# Brit living in US - tax question



## GeordieMike (Jan 18, 2012)

So i'm a UK citizen who in July this year moved to the US to work. Prior to July, I worked in the UK, for a UK company (a sub-division of my current company), was paid in pounds to my UK bank account and was subsequently taxed on that amount.

When filling in my US taxes for last year, do I need to declare this income? When I do so, it's essentially taxing me twice as they see that as US income. 

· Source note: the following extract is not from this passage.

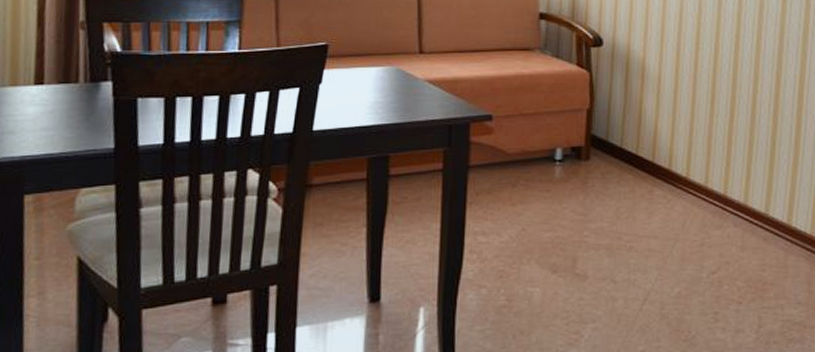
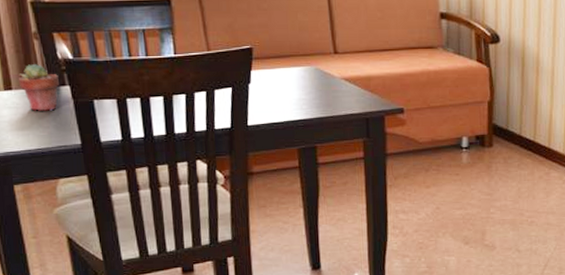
potted succulent: none [52,55,101,111] -> present [18,63,59,112]

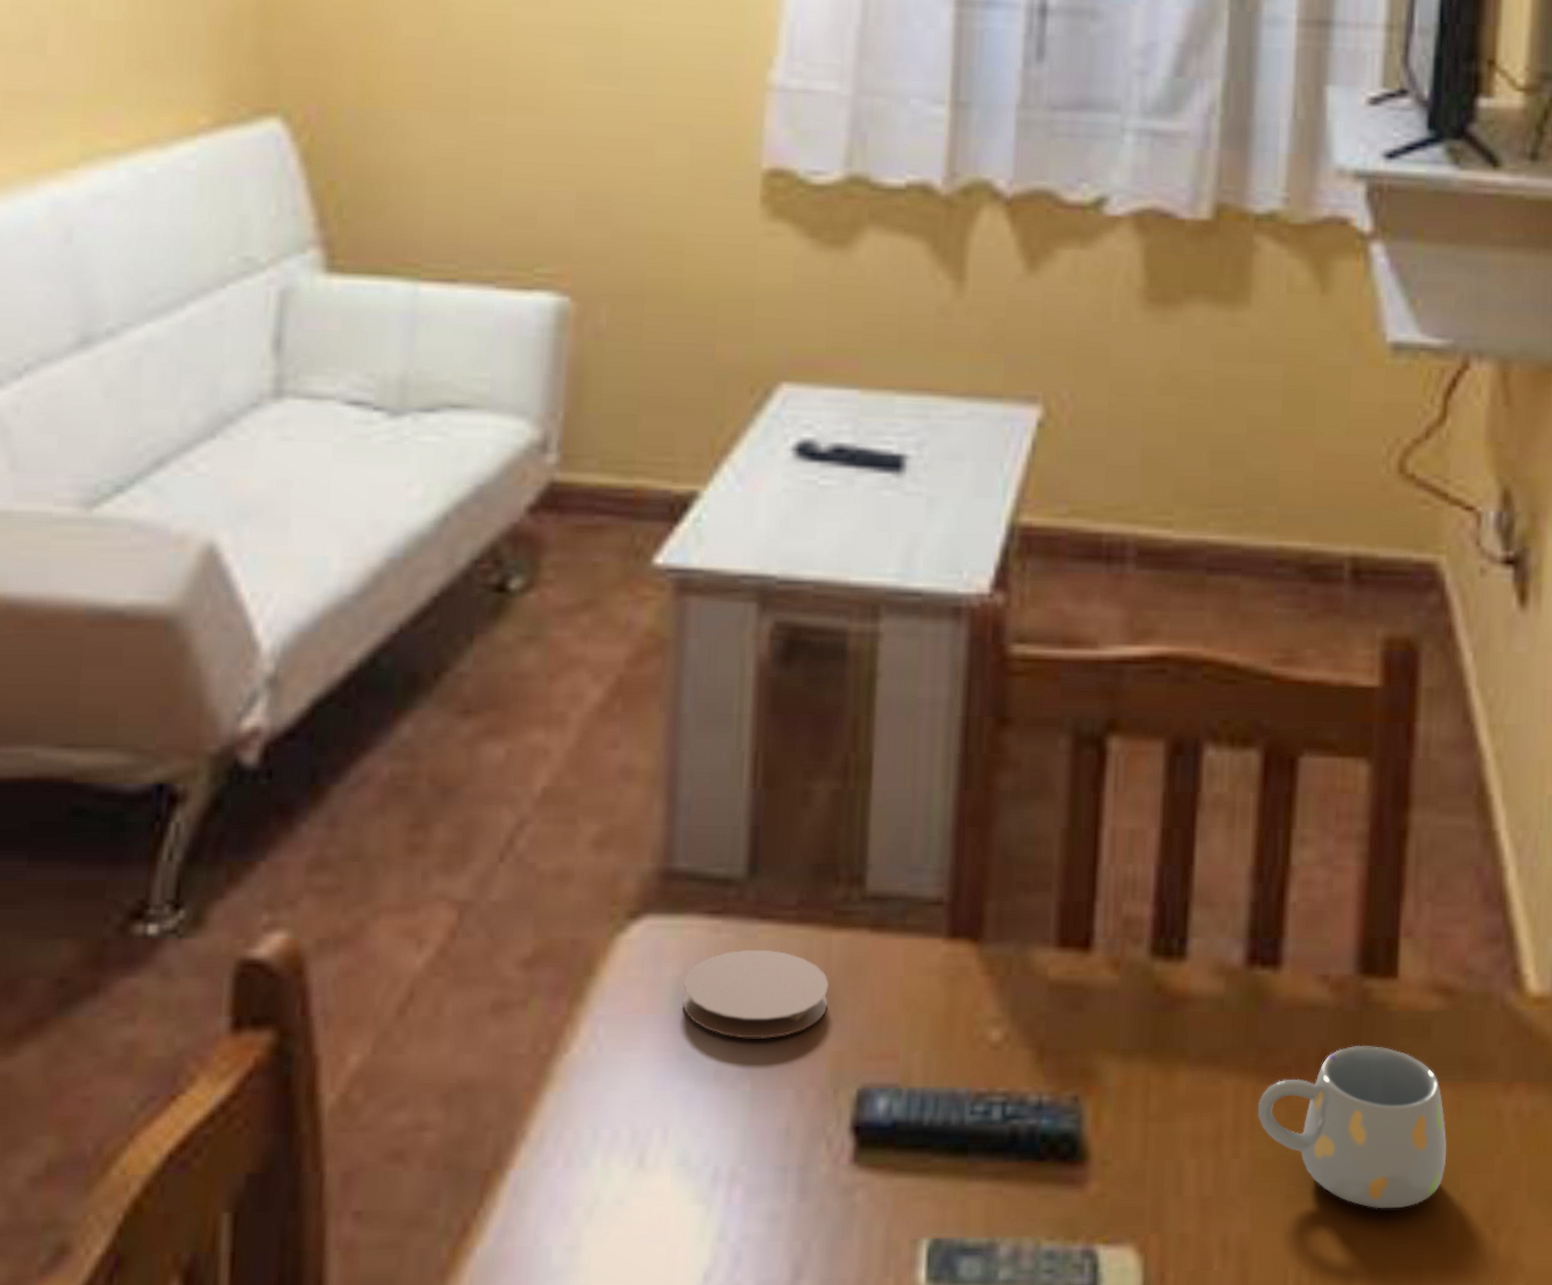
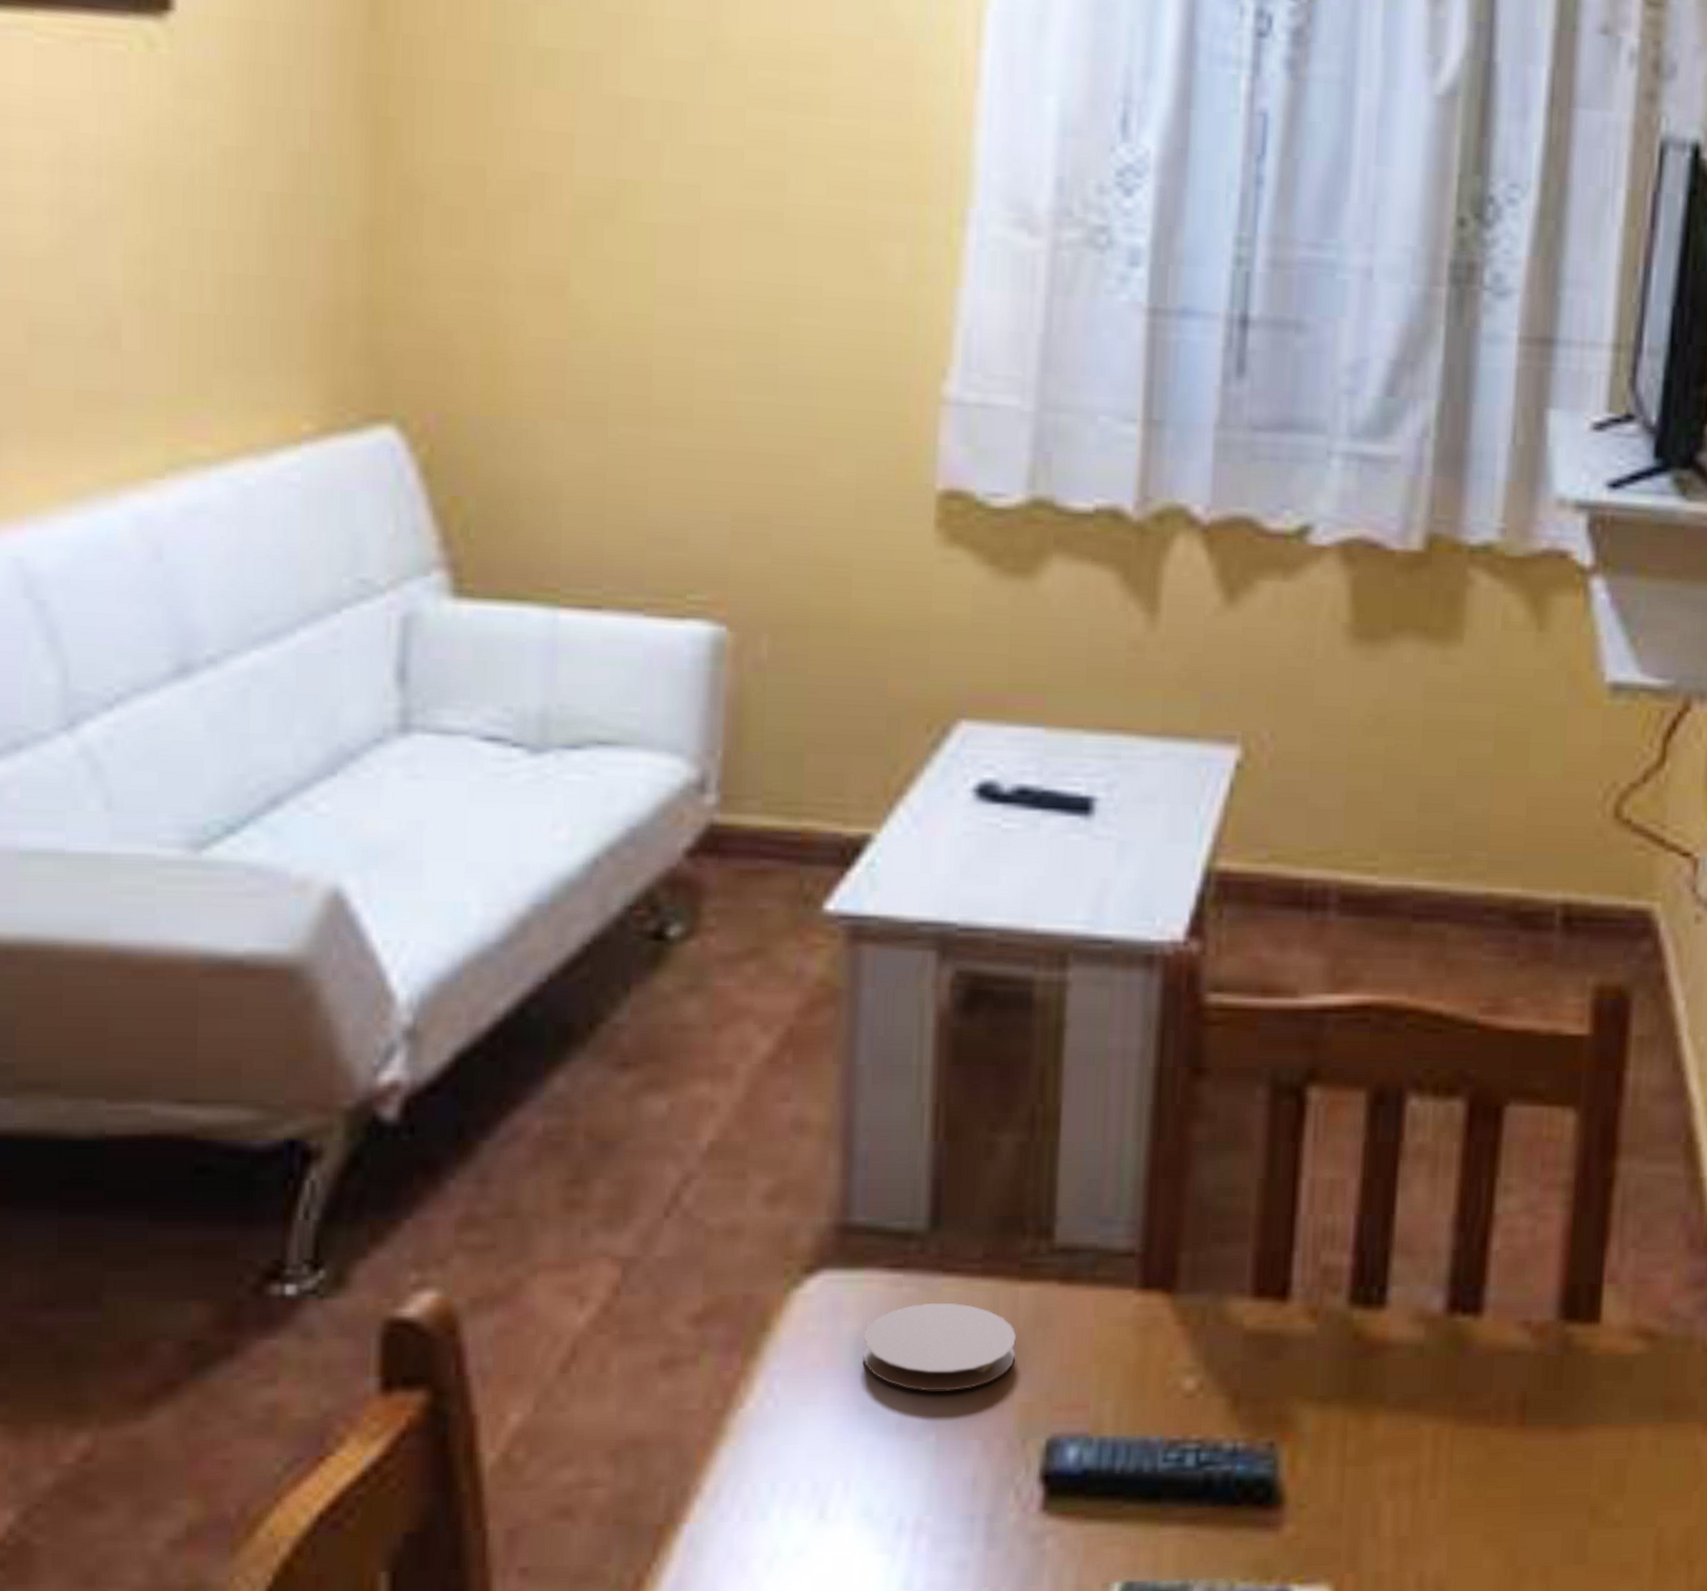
mug: present [1258,1045,1447,1209] -> none [1456,1388,1645,1545]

Does anyone have any experience with this?

Thanks in advance.

Mike


----------



## Bevdeforges (Nov 16, 2007)

Take a look at IRS Publication 519. There is a fairly elaborate formula in there for how to file (i.e. as a non-resident alien or as a resident alien) that should provide some guidance. http://www.irs.gov/pub/irs-pdf/p519.pdf

Some of it depends on the type of visa you're on, but in the end, you should wind up NOT being double taxed on your UK income. Either you only report your income from your date of entry into the US (again, depends on your visa type and a few other factors), or you take tax credit for taxes paid in the UK against your UK income.
Cheers,
Bev


----------



## SteveOdem (Jan 23, 2012)

Yes. No. Maybe. Depends. 

Do you have a Social Security card? 

A green card (it's not really green but was in years gone by)? If so, what is the date of issue?

An ITIN? 

What is your visa class, if any?

Need more information.


----------